Can i just clarify something above… Job 40:19 does not say a man can kill it…it says that only its maker (God) is able to come near it with a sword!
see below
1931 [e] 19
hū 19
ה֭וּא
6213 [e]
hā·‘ō·śōw
הָ֝עֹשׂוֹ
only He who made him
Art V‑Qal‑Prtcpl‑msc 3ms
5066 [e]
yag·gêš
יַגֵּ֥שׁ
can bring near
V‑Hifil‑Imperf.Jus‑3ms
. 2719 [e]
ḥar·bōw.
חַרְבּֽוֹ׃
His sword
N‑fsc 3ms
Anyway, moving on from the above issue…
from a literary perspective, are these writings from Job really ambiguous statements? I am not English expert, I have tended to better understand the mechanics of mathematics. Even though I hold a university degree in Education, I am a bit of an English tragic (so I have to edit stuff all the time)
Despite my lack of English excellence, when i read the statements from Job above, I don’t read them as being ambiguous at all. They are pretty straightforward and i can easily develop a good picture in my mind about what these creatures [leviathan and behemoth] would have looked like and how they may have behaved based on Jobs’s descriptions. BTW the book of Job is not the only book of the bible that talks about these creatures (read Isaiah 27, Psalms 74 & 104)
To be honest, i think Darwinian extrapolations of what fossils looked like do a similar thing…the significant difference is, modern researchers, don’t have written accounts of the fossils from which to extrapolate anything. They have to hypothesize based on best guess. Guessing is never going to be as accurate as multiple written sources who have actually seen something (and no this isn’t the same as the lock ness monster…because there is no physical evidence of the animal…no bones etc.

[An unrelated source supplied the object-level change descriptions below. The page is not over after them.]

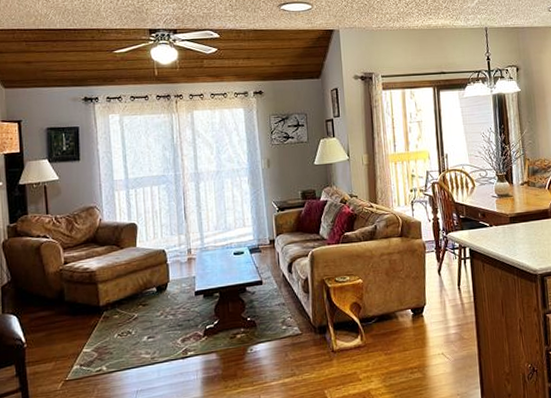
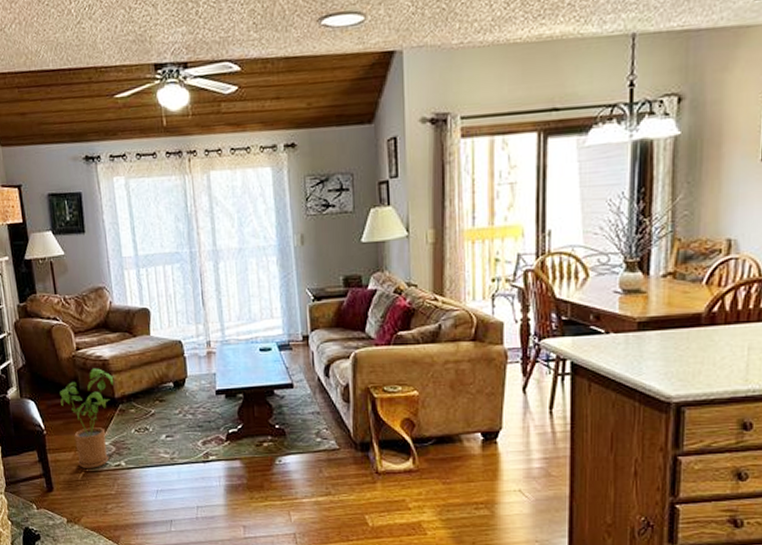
house plant: none [44,279,101,378] -> present [60,368,115,468]

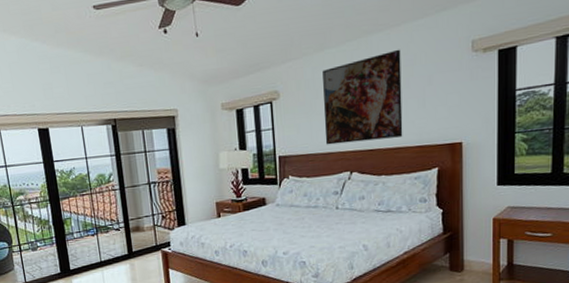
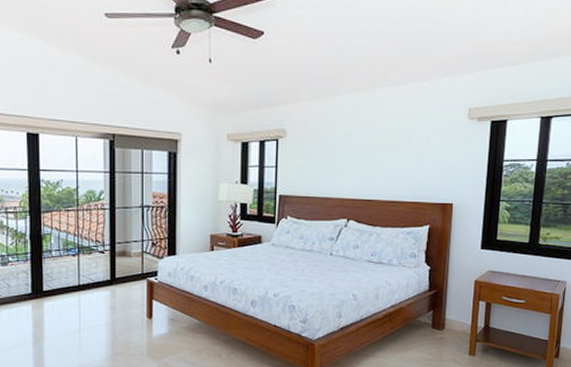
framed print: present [322,49,403,145] -> none [326,106,405,191]

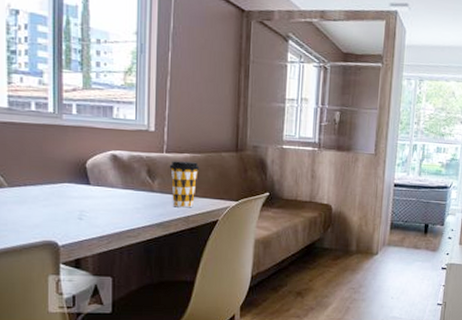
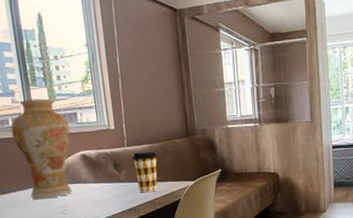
vase: none [32,83,103,199] -> present [10,98,73,200]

That is very very different from the biblical statements about leviathan or behemoth)
I really don’t see your argument as standing up on this to be honest…you are putting a claim out there that goes against your own side and doesn’t actually hurt YEC at all. Its not really productive to the validity of a claim to argue something is a fairytale when written evidence clearly disputes and even comprehensively refutes that part of said claim.

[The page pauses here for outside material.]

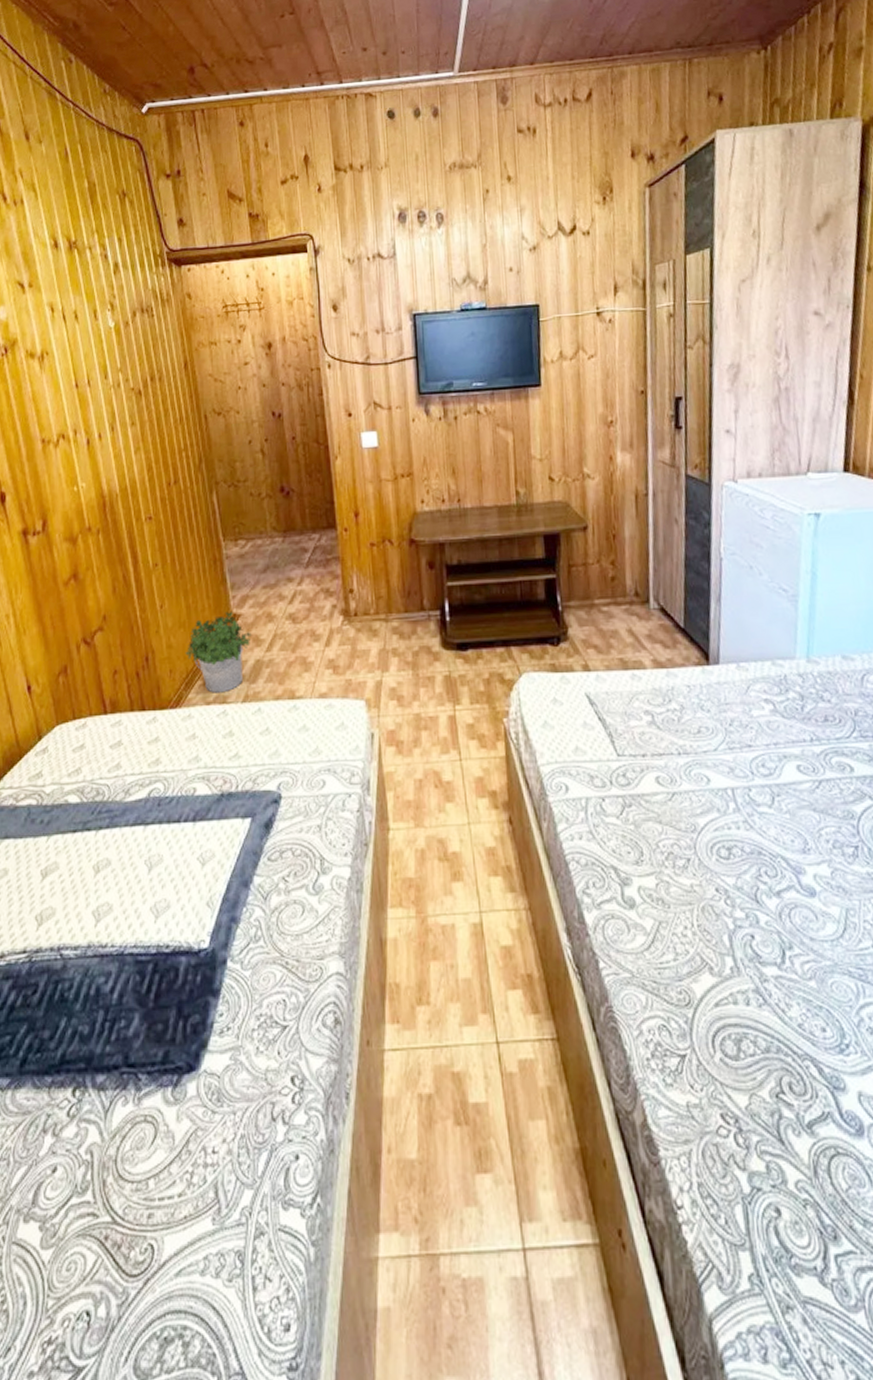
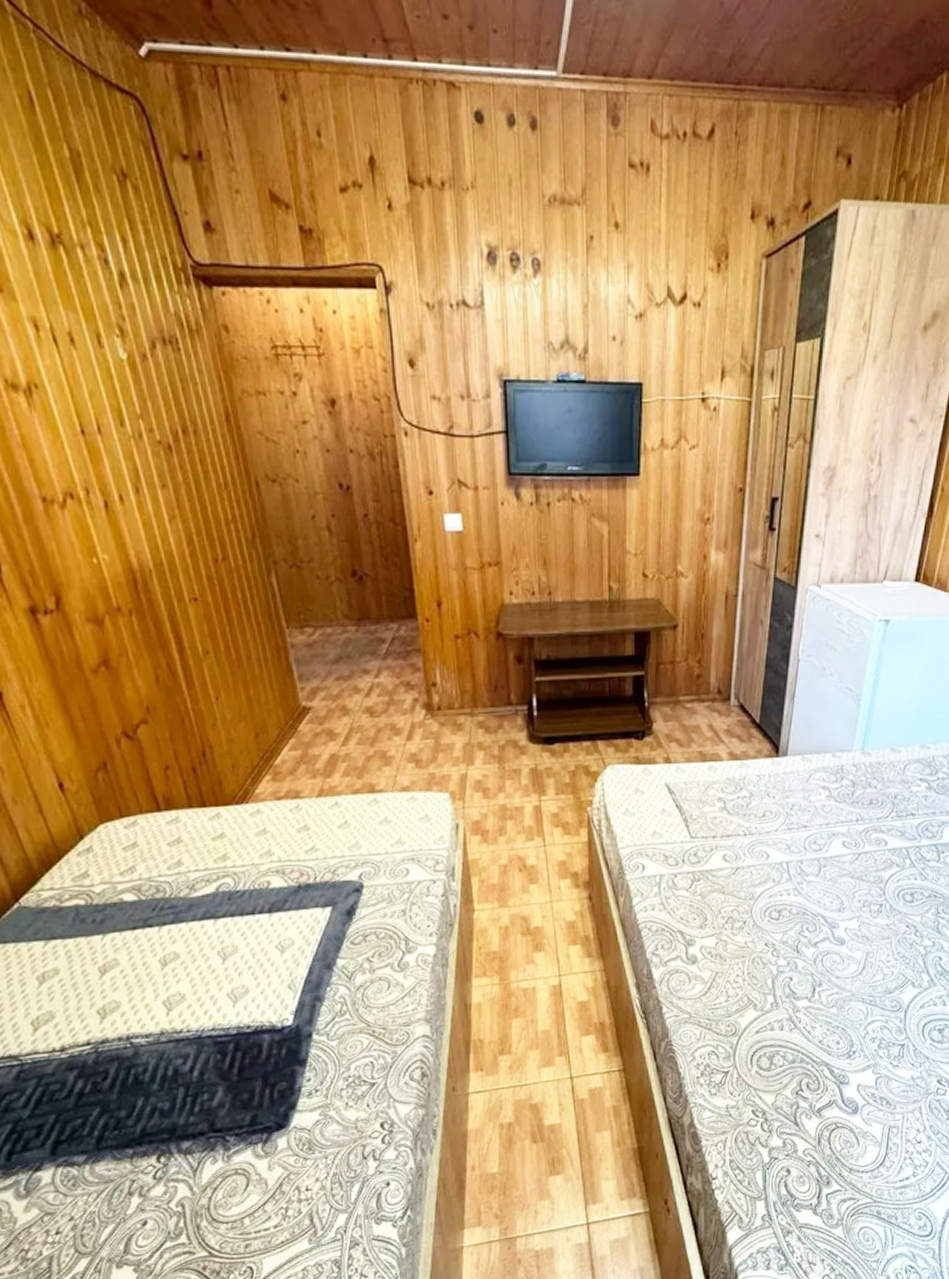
potted plant: present [185,612,253,693] -> none [249,704,326,788]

My point is, i can show a written history going back well in excess of 2500 years (with few gaps) that comprehensively supports the biblical view of history. This evidence has a large number of written statements that are found outside of the bible…they are from other sources, from different regions, many of whom did not even believe in God. Please note, i am not making the claim of a deity here (yes i am obviously a believe in God as a deity), my point above is focusing on the point that the written tradition is validated externally to that which is written in the bible account.